Task directions |
All entries are to be copied verbatim, while the pictures stay out.

Data for analysis |
=== Begin Enclosure ===

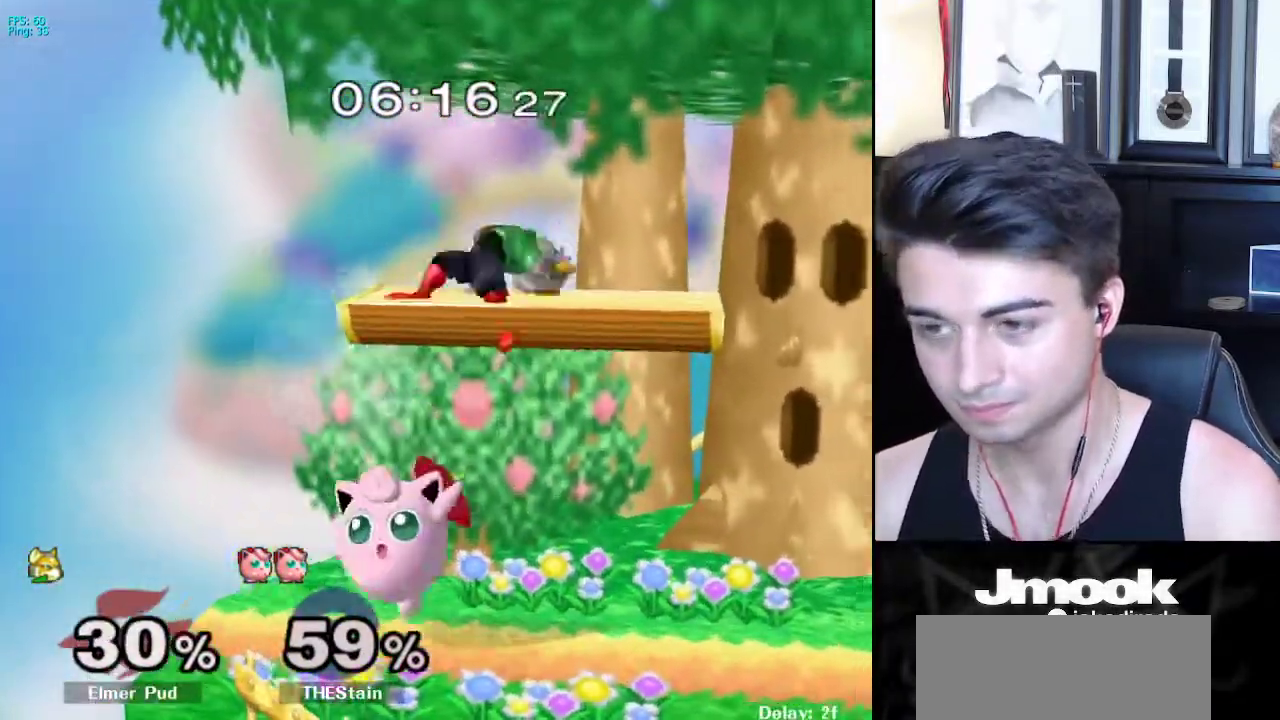
{"buttons": [], "left_stick": "left", "right_stick": "center", "events": [[67, "X", "up"], [150, "left_stick", "right"], [200, "R1", "down"], [283, "R1", "up"], [450, "left_stick", "left"]]}
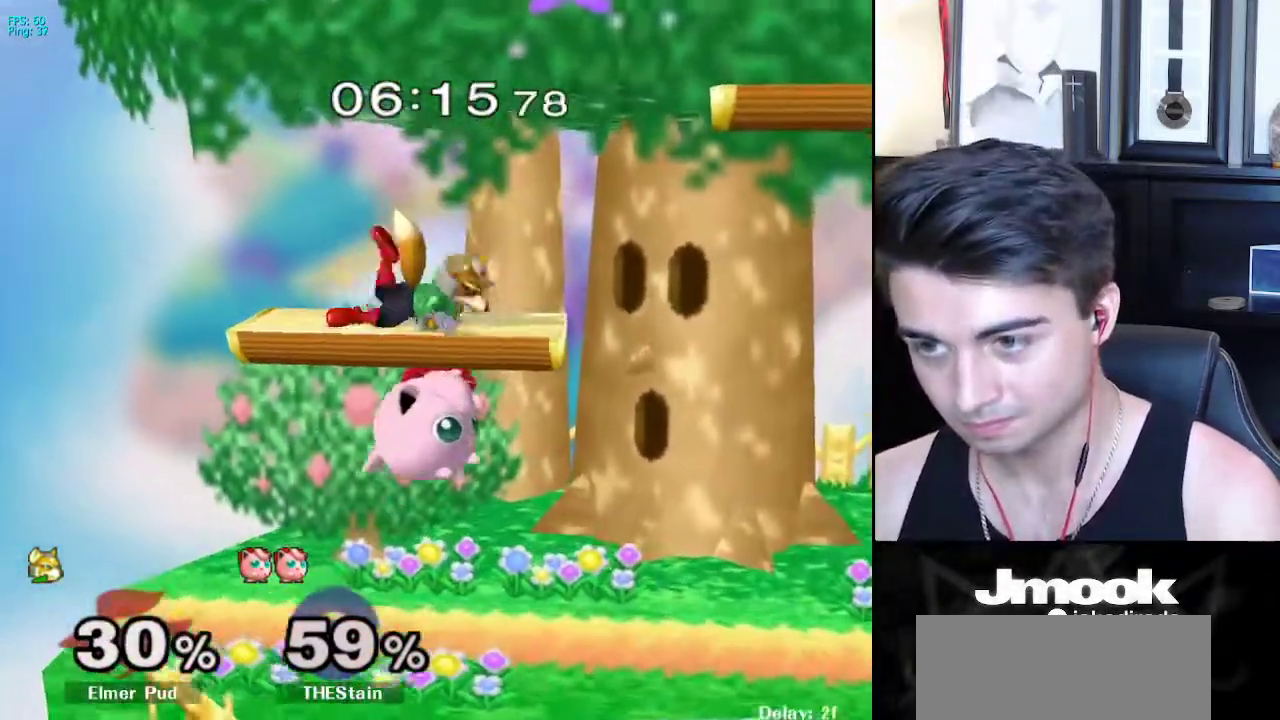
{"buttons": [], "left_stick": "left", "right_stick": "down", "events": [[117, "right_stick", "down"]]}
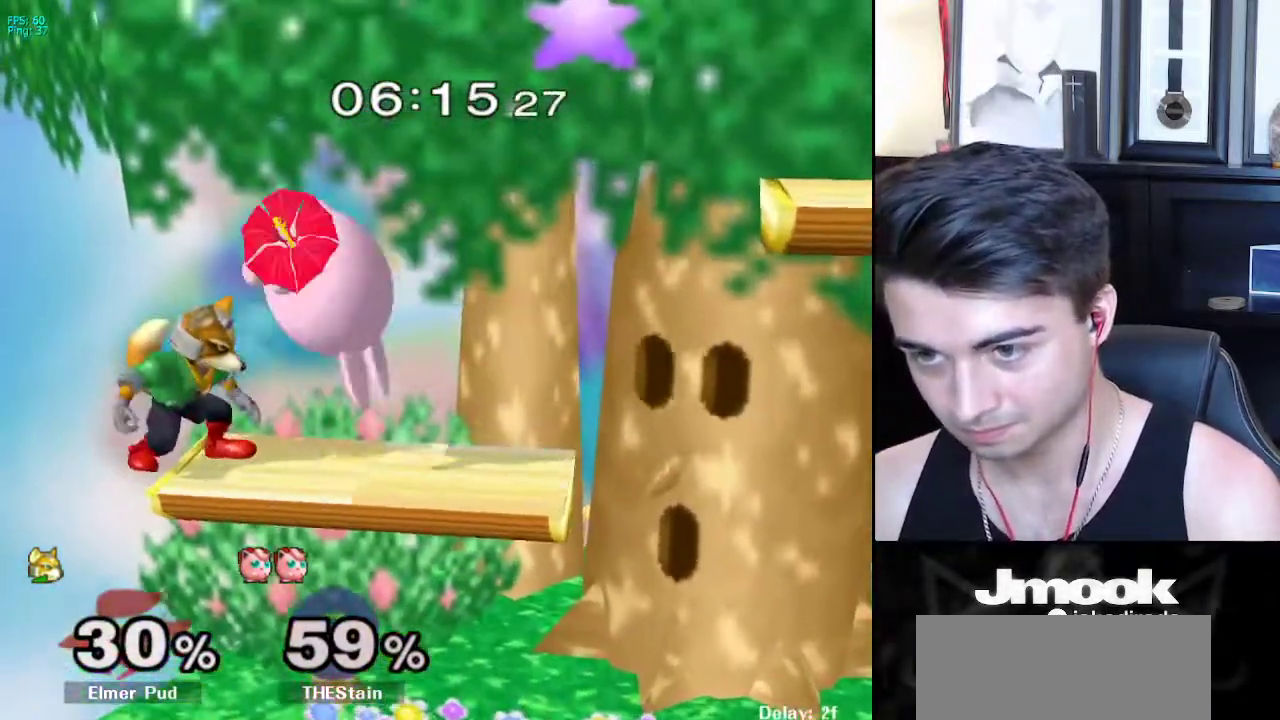
{"buttons": [], "left_stick": "right", "right_stick": "center", "events": [[100, "R1", "down"], [200, "left_stick", "right"], [250, "R1", "up"], [333, "right_stick", "center"]]}
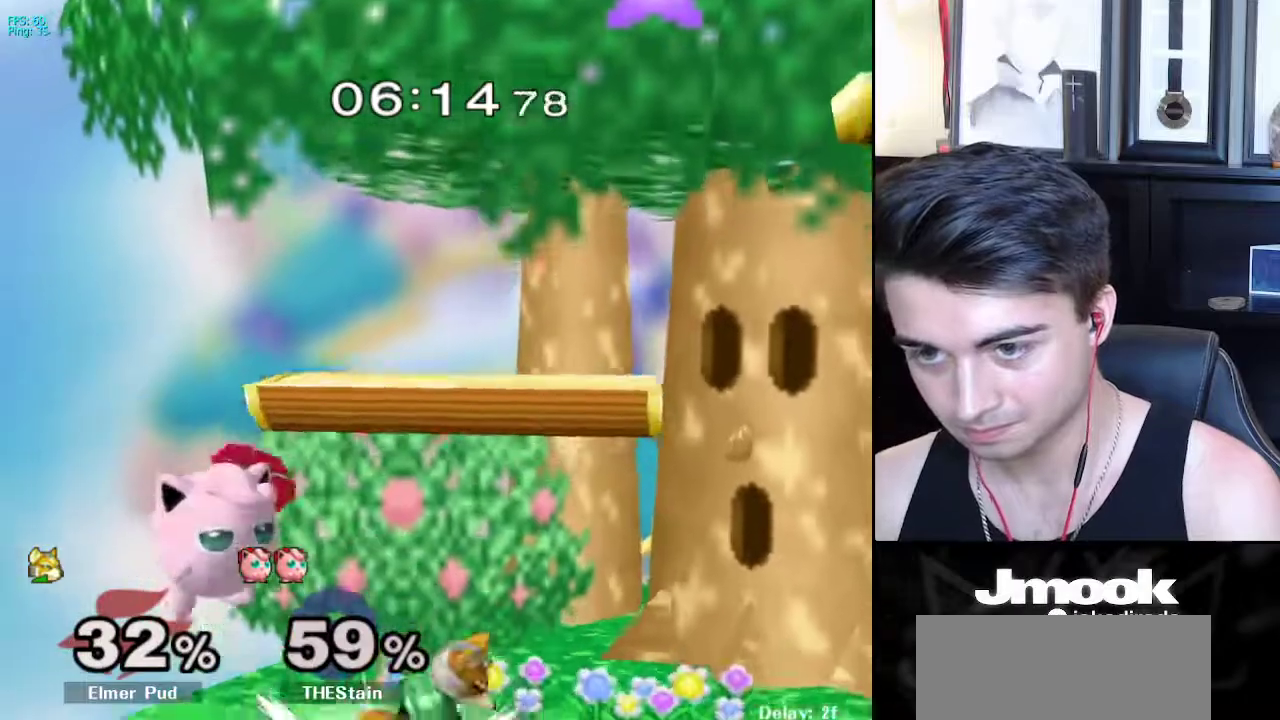
{"buttons": [], "left_stick": "center", "right_stick": "center", "events": [[33, "left_stick", "up"], [117, "A", "down"], [217, "A", "up"], [333, "left_stick", "center"]]}
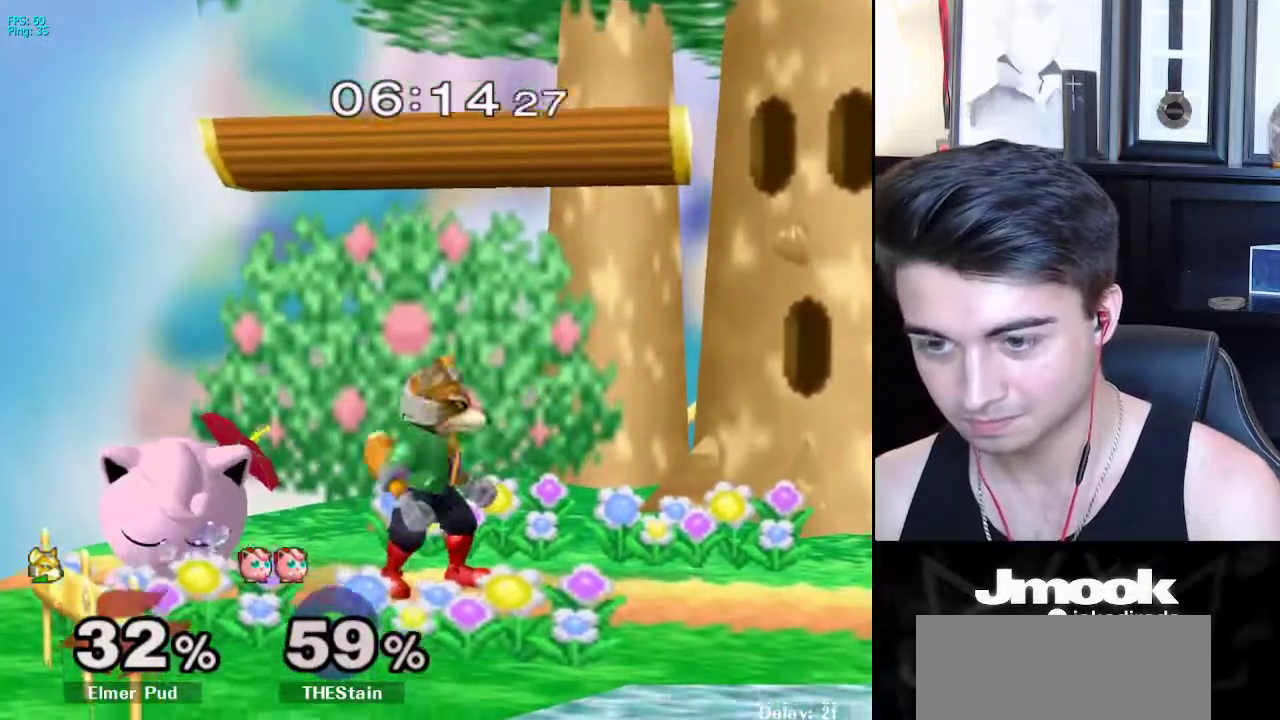
{"buttons": ["B"], "left_stick": "center", "right_stick": "center", "events": [[100, "left_stick", "left"], [417, "left_stick", "center"], [467, "B", "down"]]}
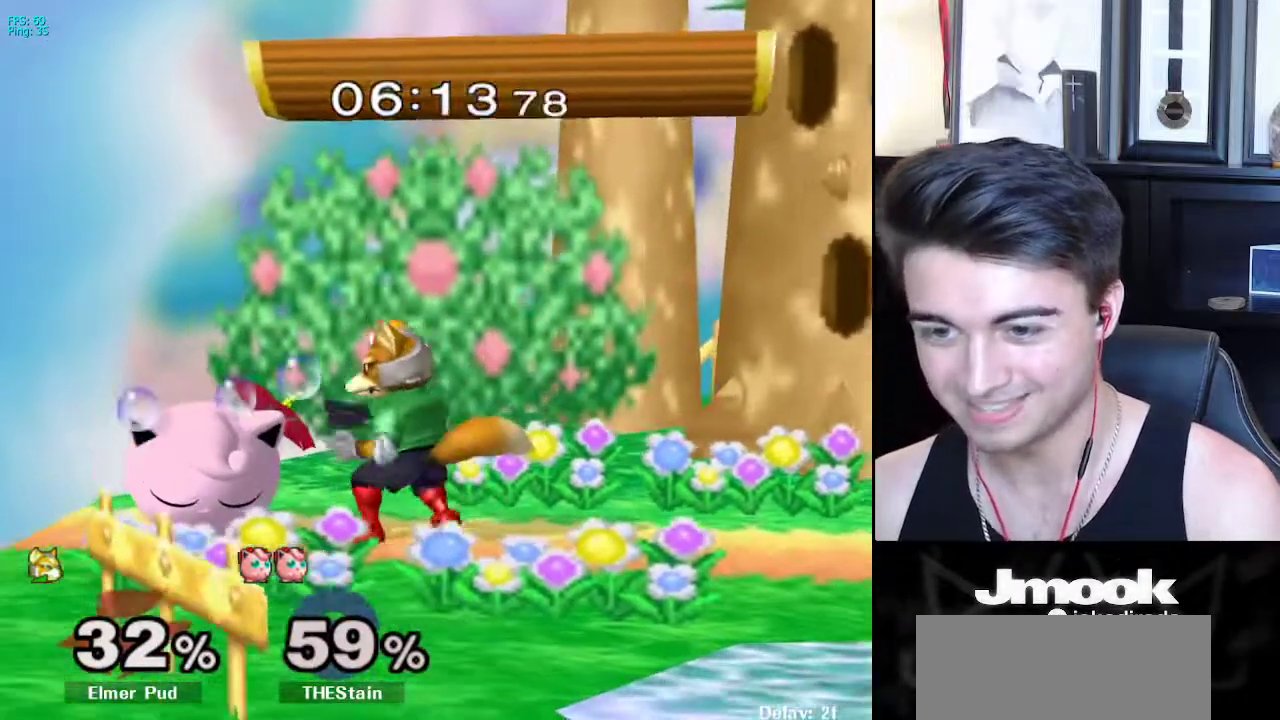
{"buttons": [], "left_stick": "center", "right_stick": "center", "events": [[67, "B", "up"], [133, "B", "down"], [200, "B", "up"], [267, "B", "down"], [333, "B", "up"], [400, "B", "down"], [450, "B", "up"]]}
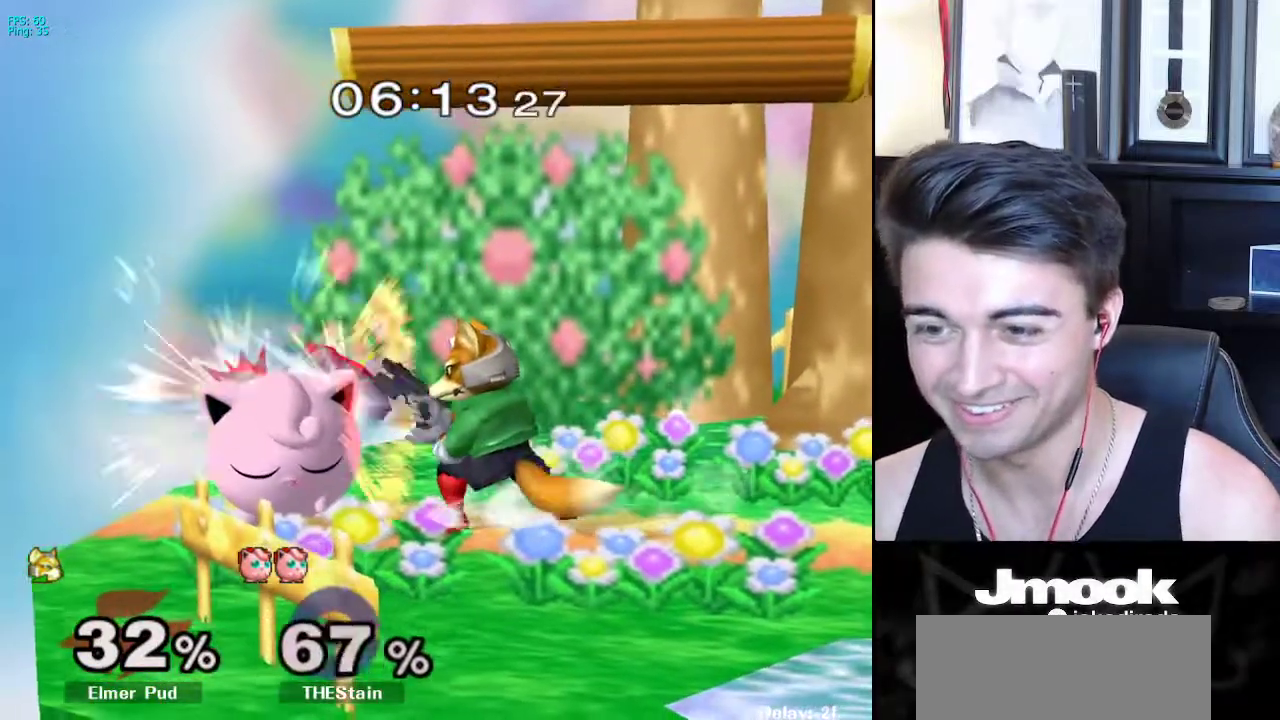
{"buttons": [], "left_stick": "center", "right_stick": "center", "events": [[33, "B", "down"], [50, "B", "up"], [117, "B", "down"], [183, "B", "up"], [267, "B", "down"], [350, "B", "up"]]}
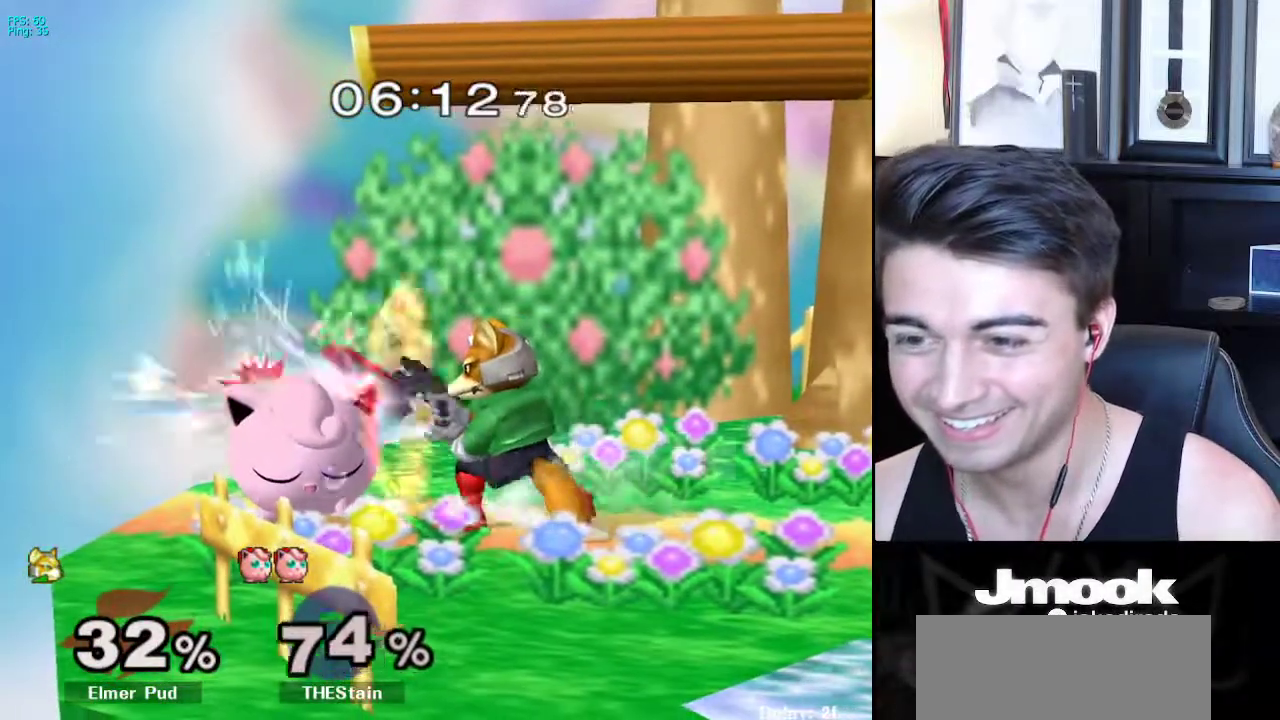
{"buttons": [], "left_stick": "up", "right_stick": "center", "events": [[200, "left_stick", "left"], [450, "left_stick", "center"], [500, "left_stick", "up"]]}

=== End Enclosure ===

Expected answer |
{"buttons": [], "left_stick": "left", "right_stick": "center", "events": [[67, "X", "up"], [150, "left_stick", "right"], [200, "R1", "down"], [283, "R1", "up"], [450, "left_stick", "left"]]}
{"buttons": [], "left_stick": "left", "right_stick": "down", "events": [[117, "right_stick", "down"]]}
{"buttons": [], "left_stick": "right", "right_stick": "center", "events": [[100, "R1", "down"], [200, "left_stick", "right"], [250, "R1", "up"], [333, "right_stick", "center"]]}
{"buttons": [], "left_stick": "center", "right_stick": "center", "events": [[33, "left_stick", "up"], [117, "A", "down"], [217, "A", "up"], [333, "left_stick", "center"]]}
{"buttons": ["B"], "left_stick": "center", "right_stick": "center", "events": [[100, "left_stick", "left"], [417, "left_stick", "center"], [467, "B", "down"]]}
{"buttons": [], "left_stick": "center", "right_stick": "center", "events": [[67, "B", "up"], [133, "B", "down"], [200, "B", "up"], [267, "B", "down"], [333, "B", "up"], [400, "B", "down"], [450, "B", "up"]]}
{"buttons": [], "left_stick": "center", "right_stick": "center", "events": [[33, "B", "down"], [50, "B", "up"], [117, "B", "down"], [183, "B", "up"], [267, "B", "down"], [350, "B", "up"]]}
{"buttons": [], "left_stick": "up", "right_stick": "center", "events": [[200, "left_stick", "left"], [450, "left_stick", "center"], [500, "left_stick", "up"]]}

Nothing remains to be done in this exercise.